Viele Besucher werden sicher diesen oder jenen Namen überflüssig finden – vielleicht Frantiček Klossner. Gerade über seine Berücksichtigung freue ich mich aber: Sein Selbstporträt aus Eis schmilzt dahin – ein existenzieller und zugleich ironischer Blick auf sich selbst, aber auch auf den Selbstverwirklichungsdrang mancher Künstler. Ob auch ich auf einige der Exponate gern verzichten würde?
Ich wage es, den „Star“ Urs Fischer zu nennen, obwohl ich weiss: Dieser Verzicht wäre für die „Kunstwelt“ völlig unstatthaft angesichts der Weltberühmtheit des Namens – bis hin zur zentralen Präsenz in François Pinaults Bourse du Commerce in Paris und zu seinem Taschen-Design für Louis Vuitton.
Zugute zu halten ist den Kuratoren aber: Sie zeigen, so der mit dem Künstler nicht verwandte Kurator Peter Fischer, die erste von Urs Fischers mit einem brennenden Docht versehenen Wachsfiguren (2001), die den menschlichen Körper sanft dahinschmelzen lassen. (Allerdings ist das Abbrennen des weiblichen Aktes nicht allzu radikal: Im Magazin soll Ersatz verfügbar sein, damit auch künftige Besucher den Anblick der nackten Kerzen-Frau geniessen können.)
So viele Erwartungen wie Besucherinnen und Besucher
Einige dieser Bemerkungen klingen maliziös, ich weiss. Sie wollen nicht als fundamentale Kritik der Ausstellung missverstanden werden. Vielmehr zeigen sie die Schwierigkeiten des ambitiösen Unternehmens auf: Jeder/Jede tritt mit anderem Vorwissen und anderen Erwartungen ans Thema heran, Jeder/Jede wird andere Eindrücke mit nach Hause nehmen. Und das ist gut so und auch gar nicht anders vorstellbar.
Die Ausstellung fordert nicht nur. Da und dort überfordert sie auch, zumal in den offenen Museumsräumen, in denen manche Skulpturen keine „Heimat“ oder keinen Halt finden, wohl aber ein Allzuviel an Nachbarschaft. Das macht die Konzentration auf das einzelne Werk oft schwierig oder gar unmöglich. Ein Beispiel dafür ist Andrea Wolfensbergers wunderbares fragiles Werk „Welle“ unmittelbar neben Christian Marclays Kombination eines Stuhls mit einem Blasinstrument, neben Werken von Hugo Suter und Pierre Alain Zuber und vor Jürg Stäubles dominierend hohem „Block vertikal“ aus schwarzem Sagex. Eine genaue und einordnende Einzelwahrnehmung kann es da nur mehr schwer geben, vor allem, wenn man den Künstlern erstmals begegnet.

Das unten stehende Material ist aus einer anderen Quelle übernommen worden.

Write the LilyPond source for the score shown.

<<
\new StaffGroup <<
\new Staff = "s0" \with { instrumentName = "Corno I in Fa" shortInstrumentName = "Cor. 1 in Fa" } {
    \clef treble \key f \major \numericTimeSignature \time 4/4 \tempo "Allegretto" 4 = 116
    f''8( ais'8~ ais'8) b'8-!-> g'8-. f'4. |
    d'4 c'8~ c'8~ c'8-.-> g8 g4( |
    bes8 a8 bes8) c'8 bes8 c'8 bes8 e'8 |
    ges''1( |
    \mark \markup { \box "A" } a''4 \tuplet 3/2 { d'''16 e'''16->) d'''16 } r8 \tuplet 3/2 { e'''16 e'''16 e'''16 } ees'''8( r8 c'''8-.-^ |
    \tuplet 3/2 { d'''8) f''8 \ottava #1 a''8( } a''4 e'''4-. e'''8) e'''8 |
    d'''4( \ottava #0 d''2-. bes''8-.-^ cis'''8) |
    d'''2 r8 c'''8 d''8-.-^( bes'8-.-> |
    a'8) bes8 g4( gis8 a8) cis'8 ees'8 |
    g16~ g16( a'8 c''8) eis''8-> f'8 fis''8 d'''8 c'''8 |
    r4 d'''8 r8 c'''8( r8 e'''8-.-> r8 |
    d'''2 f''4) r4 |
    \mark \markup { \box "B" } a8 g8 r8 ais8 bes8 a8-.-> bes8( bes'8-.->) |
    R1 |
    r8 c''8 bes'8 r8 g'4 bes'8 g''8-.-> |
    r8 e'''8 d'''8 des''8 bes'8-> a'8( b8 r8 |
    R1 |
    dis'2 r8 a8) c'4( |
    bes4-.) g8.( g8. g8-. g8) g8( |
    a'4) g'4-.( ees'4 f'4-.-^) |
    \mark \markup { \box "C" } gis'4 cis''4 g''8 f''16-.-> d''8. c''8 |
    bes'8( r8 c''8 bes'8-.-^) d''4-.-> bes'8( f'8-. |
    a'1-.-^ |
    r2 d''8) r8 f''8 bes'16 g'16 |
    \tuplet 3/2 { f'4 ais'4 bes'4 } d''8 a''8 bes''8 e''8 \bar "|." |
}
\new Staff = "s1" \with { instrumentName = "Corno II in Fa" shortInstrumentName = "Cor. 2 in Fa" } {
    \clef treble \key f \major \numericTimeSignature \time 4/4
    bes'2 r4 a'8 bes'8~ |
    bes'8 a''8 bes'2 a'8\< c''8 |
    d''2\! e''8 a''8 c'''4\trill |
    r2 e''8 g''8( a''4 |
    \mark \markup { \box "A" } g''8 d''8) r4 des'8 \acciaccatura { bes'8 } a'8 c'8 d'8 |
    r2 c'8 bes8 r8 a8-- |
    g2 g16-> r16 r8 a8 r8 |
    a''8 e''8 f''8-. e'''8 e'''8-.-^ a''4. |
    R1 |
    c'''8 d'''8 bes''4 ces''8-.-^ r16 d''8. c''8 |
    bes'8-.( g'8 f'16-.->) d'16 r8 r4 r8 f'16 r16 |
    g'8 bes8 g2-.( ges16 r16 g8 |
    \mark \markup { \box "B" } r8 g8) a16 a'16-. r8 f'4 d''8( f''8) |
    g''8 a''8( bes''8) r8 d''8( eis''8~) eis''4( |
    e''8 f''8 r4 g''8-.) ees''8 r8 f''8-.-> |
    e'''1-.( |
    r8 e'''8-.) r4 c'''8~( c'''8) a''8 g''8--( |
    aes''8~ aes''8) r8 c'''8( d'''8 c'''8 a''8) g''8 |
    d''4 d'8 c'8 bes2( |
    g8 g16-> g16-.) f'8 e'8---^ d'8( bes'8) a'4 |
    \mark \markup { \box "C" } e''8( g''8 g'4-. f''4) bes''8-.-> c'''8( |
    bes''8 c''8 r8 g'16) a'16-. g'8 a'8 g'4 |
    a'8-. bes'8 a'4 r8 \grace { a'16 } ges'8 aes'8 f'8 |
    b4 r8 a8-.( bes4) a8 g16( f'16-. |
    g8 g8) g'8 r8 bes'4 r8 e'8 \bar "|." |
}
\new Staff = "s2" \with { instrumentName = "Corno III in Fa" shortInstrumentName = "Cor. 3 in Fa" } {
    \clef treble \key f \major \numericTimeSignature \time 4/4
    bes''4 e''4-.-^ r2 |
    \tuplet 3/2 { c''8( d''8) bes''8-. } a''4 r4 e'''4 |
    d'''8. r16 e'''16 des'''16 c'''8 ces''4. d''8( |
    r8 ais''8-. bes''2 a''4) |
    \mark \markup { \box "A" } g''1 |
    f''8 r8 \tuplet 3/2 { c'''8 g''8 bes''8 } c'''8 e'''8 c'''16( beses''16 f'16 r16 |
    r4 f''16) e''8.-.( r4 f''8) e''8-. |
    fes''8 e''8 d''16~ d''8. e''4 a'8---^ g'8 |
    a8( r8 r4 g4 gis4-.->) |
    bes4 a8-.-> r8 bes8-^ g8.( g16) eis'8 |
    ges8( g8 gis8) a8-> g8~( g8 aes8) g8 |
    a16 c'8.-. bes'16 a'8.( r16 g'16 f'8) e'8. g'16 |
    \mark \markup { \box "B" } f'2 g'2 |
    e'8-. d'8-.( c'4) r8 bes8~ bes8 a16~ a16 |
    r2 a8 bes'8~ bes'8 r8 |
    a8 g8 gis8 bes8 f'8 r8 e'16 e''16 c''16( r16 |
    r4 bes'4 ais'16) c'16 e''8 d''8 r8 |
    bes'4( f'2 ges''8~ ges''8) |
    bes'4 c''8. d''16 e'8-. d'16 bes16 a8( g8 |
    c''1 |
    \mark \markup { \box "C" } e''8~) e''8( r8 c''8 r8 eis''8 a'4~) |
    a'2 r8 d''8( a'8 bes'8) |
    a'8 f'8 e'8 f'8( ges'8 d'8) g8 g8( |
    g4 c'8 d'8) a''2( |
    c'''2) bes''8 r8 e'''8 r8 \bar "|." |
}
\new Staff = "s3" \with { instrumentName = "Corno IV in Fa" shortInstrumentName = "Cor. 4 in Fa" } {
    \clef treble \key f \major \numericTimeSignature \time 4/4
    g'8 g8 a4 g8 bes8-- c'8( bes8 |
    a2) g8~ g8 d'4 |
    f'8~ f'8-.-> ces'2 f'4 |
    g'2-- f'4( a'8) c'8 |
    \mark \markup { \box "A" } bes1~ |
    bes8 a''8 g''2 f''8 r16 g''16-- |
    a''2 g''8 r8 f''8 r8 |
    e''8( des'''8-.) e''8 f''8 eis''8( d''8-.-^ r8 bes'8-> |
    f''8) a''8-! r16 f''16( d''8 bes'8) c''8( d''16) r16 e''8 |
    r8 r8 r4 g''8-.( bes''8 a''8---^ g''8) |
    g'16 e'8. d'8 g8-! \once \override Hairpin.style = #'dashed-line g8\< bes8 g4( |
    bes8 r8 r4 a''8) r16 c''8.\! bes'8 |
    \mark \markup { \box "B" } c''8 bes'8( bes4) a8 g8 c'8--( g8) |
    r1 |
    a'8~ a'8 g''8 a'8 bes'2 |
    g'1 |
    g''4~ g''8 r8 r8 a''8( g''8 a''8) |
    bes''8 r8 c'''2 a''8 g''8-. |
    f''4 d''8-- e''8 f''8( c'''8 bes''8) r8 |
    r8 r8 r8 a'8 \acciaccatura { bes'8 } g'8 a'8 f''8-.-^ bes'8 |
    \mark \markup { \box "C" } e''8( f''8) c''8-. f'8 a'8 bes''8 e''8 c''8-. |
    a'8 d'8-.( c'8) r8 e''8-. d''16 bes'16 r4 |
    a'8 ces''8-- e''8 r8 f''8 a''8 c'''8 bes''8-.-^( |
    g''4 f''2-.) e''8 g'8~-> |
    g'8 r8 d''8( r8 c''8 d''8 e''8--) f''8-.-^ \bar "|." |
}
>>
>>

Bei aller Problematik des Grossunternehmens, die in vielen Details deutlich wird: Der Versuch, sich einen Überblick über die Schweizer Skulptur nach 1945 zu verschaffen, lohnte sich trotzdem – für die Kuratoren Peter Fischer und Anouchka Panchard und für die Schweizer Kunstgeschichte, aber dank zahlreicher qualitativ hochstehender und signifikanter Arbeiten auch für die Besucherinnen und Besucher, sofern sie sich auf die Sache einlassen und ihre eigenen Gedanken dazu anstellen. Einige Zeit werden sie dafür aber schon investieren müssen.
Urs Lüthi weint
Die im Rathausgarten hinter Kunsthaus und Grossratsgebäude präsentierten monumentalen Skulpturen (Max Bill, Hubert Distel, Peter Hächler, Vincenzo Baviera, Albert Siegenthaler und andere) gewinnen in schöner Umgebung leichter ihr Eigenleben. Auf dem Weg dahin, beim Verlasen der Ausstellung im Kunsthaus, grüsst ein höchst naturalistisch gefertigter lebensgrosser Kopf mit weinenden Augen: Urs Lüthi nimmt mit seinem neusten Selbstporträt Bezug auf seine vor 50 Jahren entstandene Fotoarbeit „Urs Lüthi weint auch für Sie“. Selten hat ein Künstler sein eigenes Älterwerden so direkt thematisiert wie Urs Lüthi. Und selten gab ein Künstler so radikal der Erkenntnis Ausdruck, dass jede Kunst Selbstporträt – und zugleich Selbstentblössung ist.
Aargauer Kunsthaus Aarau. Bis 26. September.